Cheshire wrote an article after the war about his early days with 102 Squadron, and recalled the pilots he had known while flying out of RAF Topcliffe. Reviewing in his mind's eye the young men sitting about the crew room with him waiting for their mission, many now gone, he recalled looking across the room and thinking:

There sat Jimmy Marks, the greatest pilot in the room, if not in the whole of Bomber Command. His greatness lay in the phenomenal strength of his will-power and in his complete calm.
— Leonard Cheshire

==Awards==
- Distinguished Flying Cross 9 July 1940 (Note: Citation reads: The Commander-in-Chief desires to bring to the notice of all ranks in the Command the courage, pertinacity and airmanship displayed by the crew of a Whitley aircraft which was detailed to bomb docks and shipping at Emden on the night of 7/9 April 1941.

The Captain of the aircraft, No. 39670, Squadron Leader J.H. Marks, D.F.O., was just about to bomb when he was attacked from the rear by a night fighter. The first burst hit the starboard engine, which stopped, thereby immobilizing the rear turret. A second attack from below would have had far more serious consequences but for the protection afforded by the 500 lb. bombs. On its final attack from head on, the night fighter approached so close that it is presumed it must have struck the rudder of the Whitley with its wing. Half of the rudder was severed completely, and when last seen the fighter was banking over steeply in a dive as though one wing was damaged.
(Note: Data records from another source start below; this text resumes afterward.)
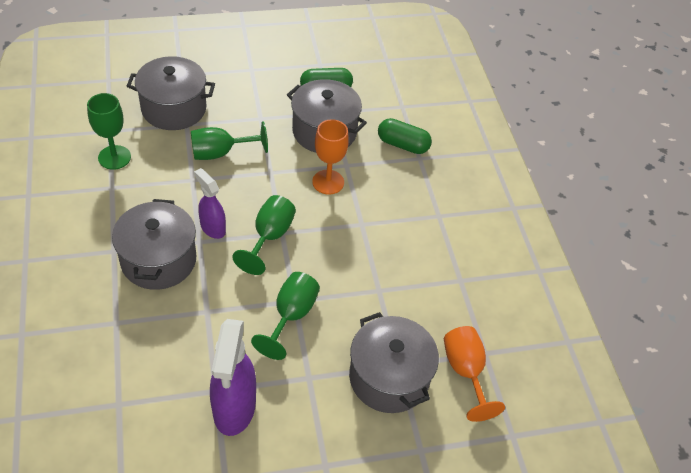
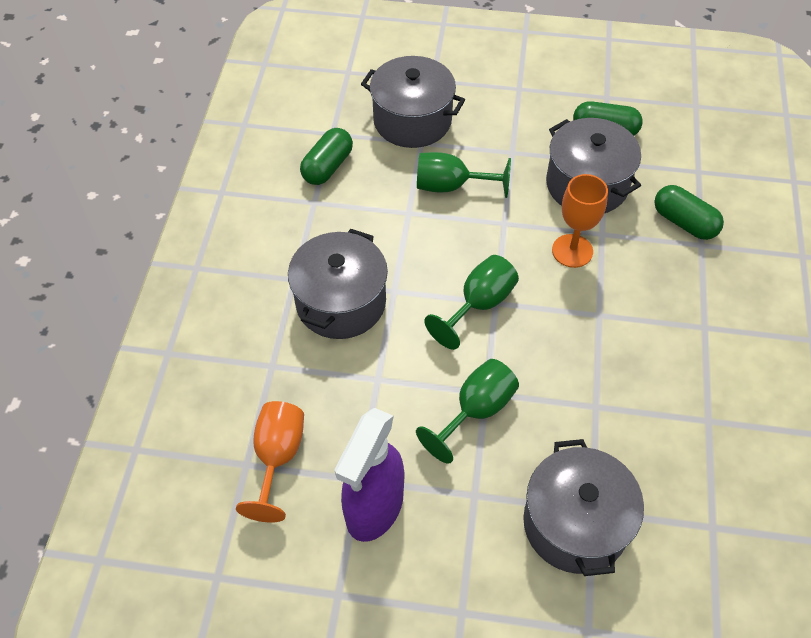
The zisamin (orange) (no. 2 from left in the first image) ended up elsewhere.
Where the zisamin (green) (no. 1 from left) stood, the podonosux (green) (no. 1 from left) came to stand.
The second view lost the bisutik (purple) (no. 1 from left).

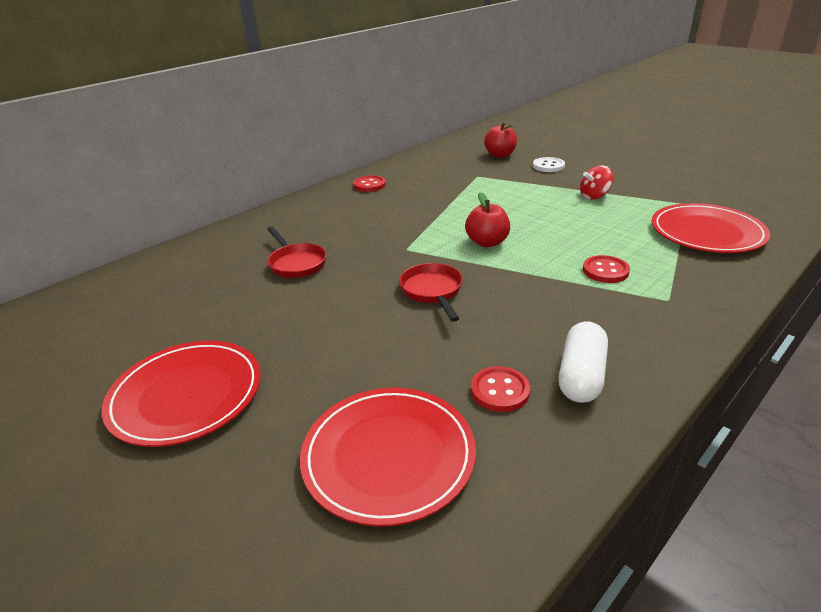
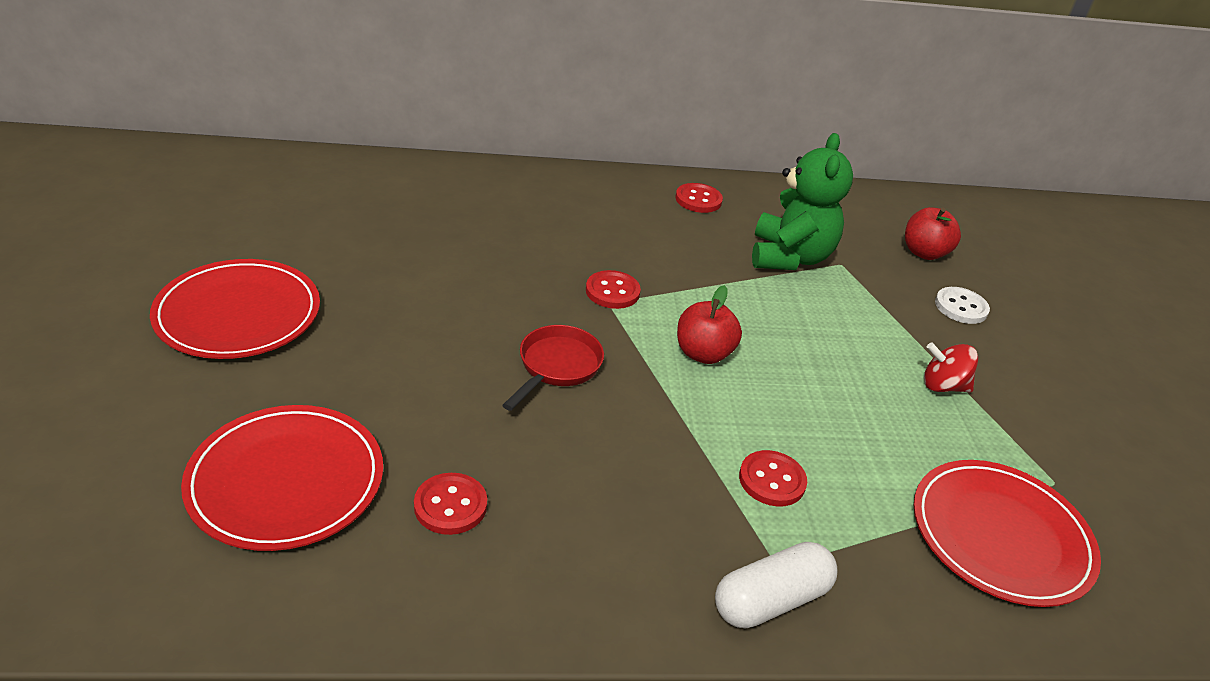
The second view gained the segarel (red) (no. 2 from left).
The podonosux (white) ended up elsewhere.
The second view gained the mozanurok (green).
The second view lost the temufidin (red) (no. 1 from left).

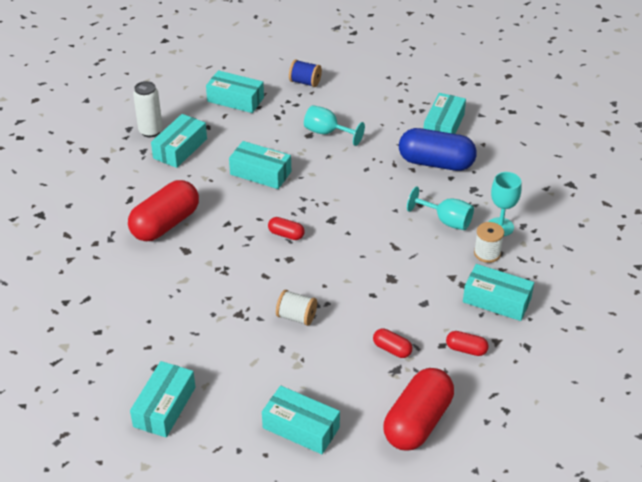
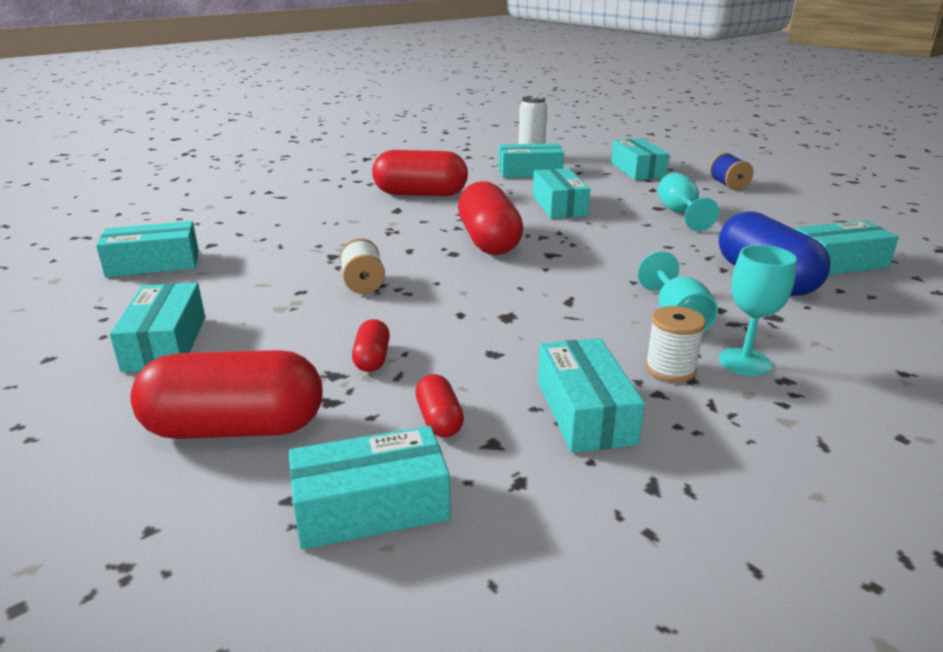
The second view gained the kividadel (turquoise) (no. 3 from left).
The size of the podonosux (red) (no. 2 from left in the first image) changed by a factor of 2.17.

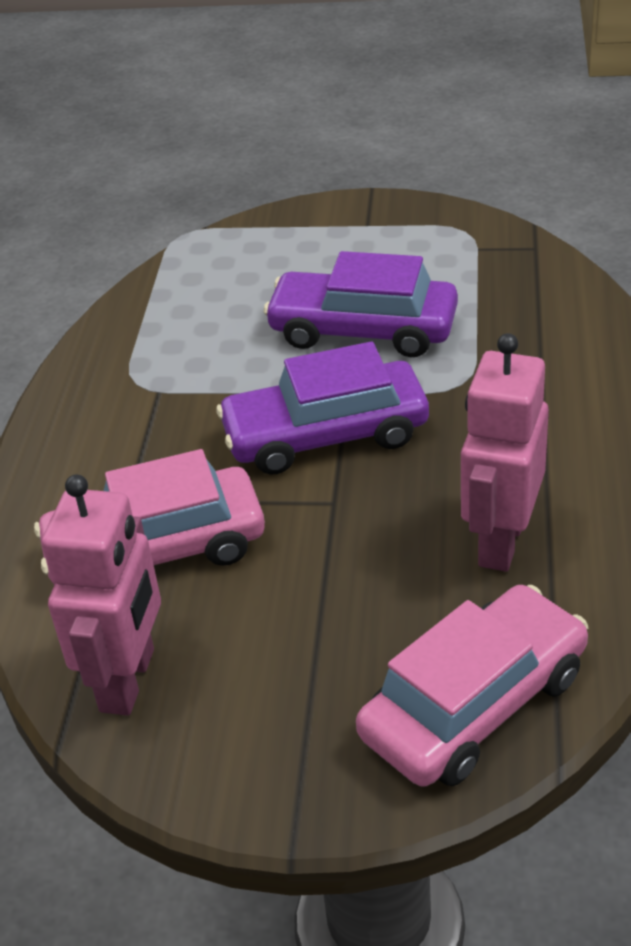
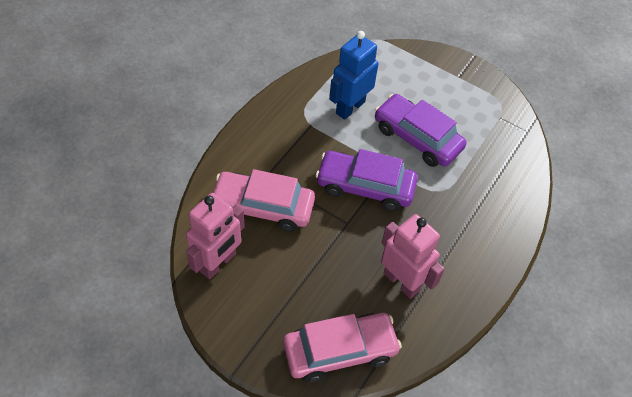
The second view gained the sagefekin (blue).
The sagefekin (pink) (no. 2 from left) ended up facing another way, 90 degrees clockwise from before.

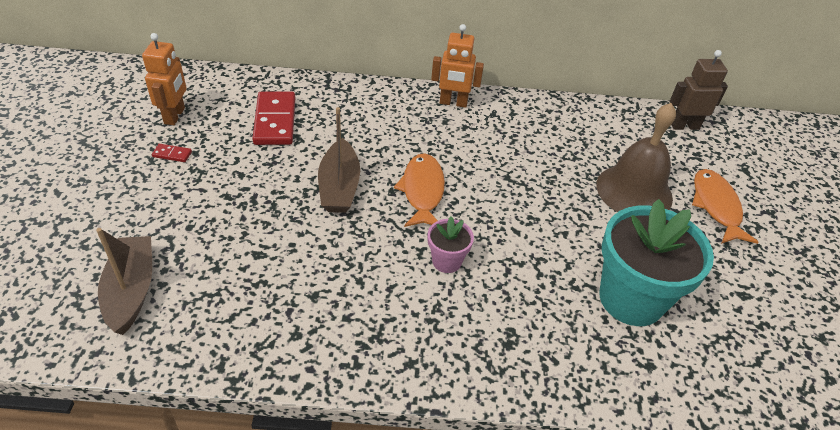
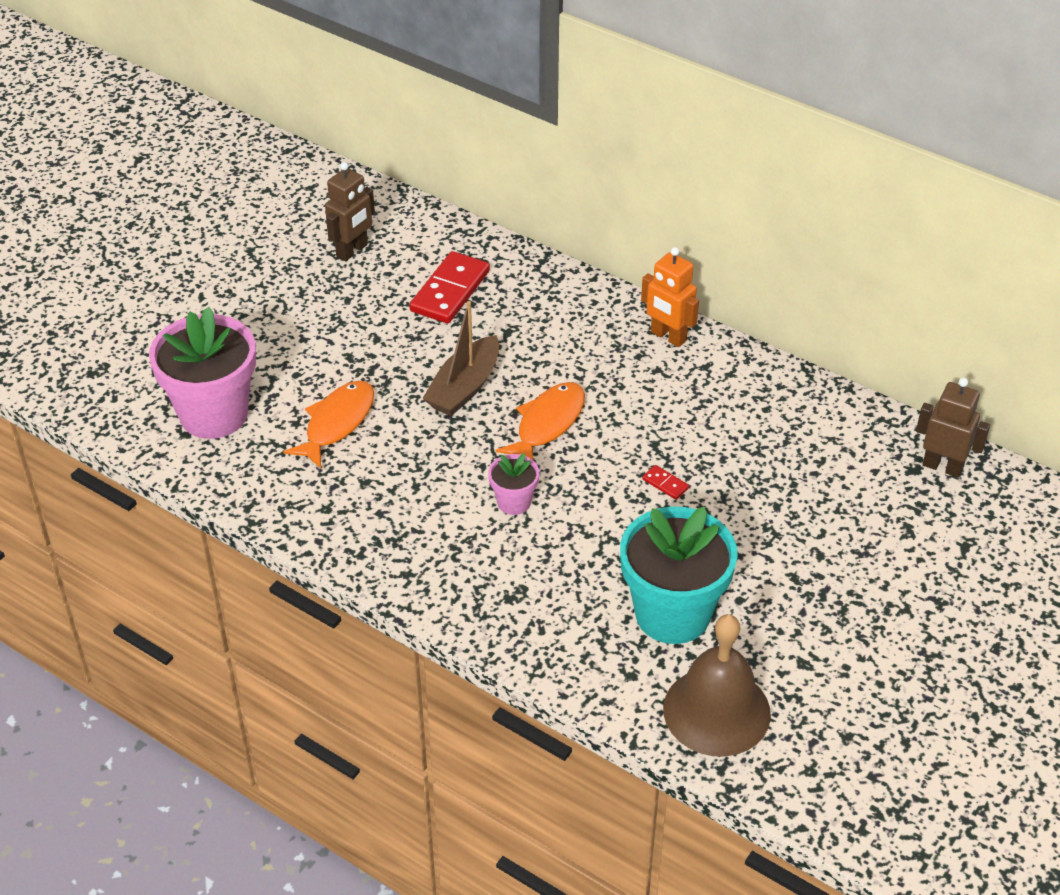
Where the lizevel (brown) (no. 1 from left) stood, the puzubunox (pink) (no. 1 from left) came to stand.
The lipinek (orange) (no. 2 from left in the first image) ended up elsewhere.
What was the sagefekin (orange) (no. 1 from left) turned into the sagefekin (brown) (no. 1 from left).
The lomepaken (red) (no. 1 from left in the first image) ended up elsewhere.
The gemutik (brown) ended up elsewhere.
At this time, in spite of jettisoning bombs, the aircraft had lost height to 700 feet, and the Captain decided to make for Norfolk., and at this height, limped across some 50 miles of hostile and occupied territory. The Air observer, No. 745646 Sergeant Southon, F.A., pulled up the floor boards and discovered one 500 lb. bomb which had not dropped. This he released by hand, after which the aircraft climbed gradually to 1,000 ft. and a successful landing was made at Bircham Newton.

It is considered that the courage and behaviour of the whole crew during this flight was excellent.)
- Distinguished Service Order 23 September 1941 (Note: Citation reads: This Officer has completed a further 27 operational sorties since being awarded the Distinguished Flying Cross. He has continued to show great courage, resourcefulness and unfailing devotion to duty. As a Flight Commander, his powers of leadership, enthusiasm and ability to carry out his job under any conditions, have been an inspiration to all whom he has come in contact.)
- Bar to Distinguished Service Order 4 August 1942 (Note: Citation reads: This Officer led his Squadron on a bombing raid on the German battleship TIRPITZ on the 27/28 April 1942 in addition to having taken part in a similar attack the previous month.
The enemy had concentrated heavy defences over the target area and this was well known to this officer, but despite this fact he came down to about 200 feet and flew through the fiercest of defences to press home his attack, releasing his bombs on the ship or at any rate close to the ship. In addition to his own magnificent example of courage, his superb leadership, sense of duty, enthusiasm, cheerfulness and determination which he exhibited at all times were largely responsible for the gallant way in which the other crews of his Squadron went in to the attack. For this I very strongly recommend that he be awarded immediately the First Bar to his Distinguished Flying Cross.
This officer received his D.F.C. after completing 37 sorties and 249 operational hours, and his D.S.O. after 43 sorties and 291 operational hours.

[Instead of a second DFC, Marks was awarded a second DSO. The second DSO was awarded as a bar for the ribbon of the first DSO.])
- In addition, Marks was twice mentioned in Despatches for notable war services, first on 20 February 1940 and again on 11 June 1942.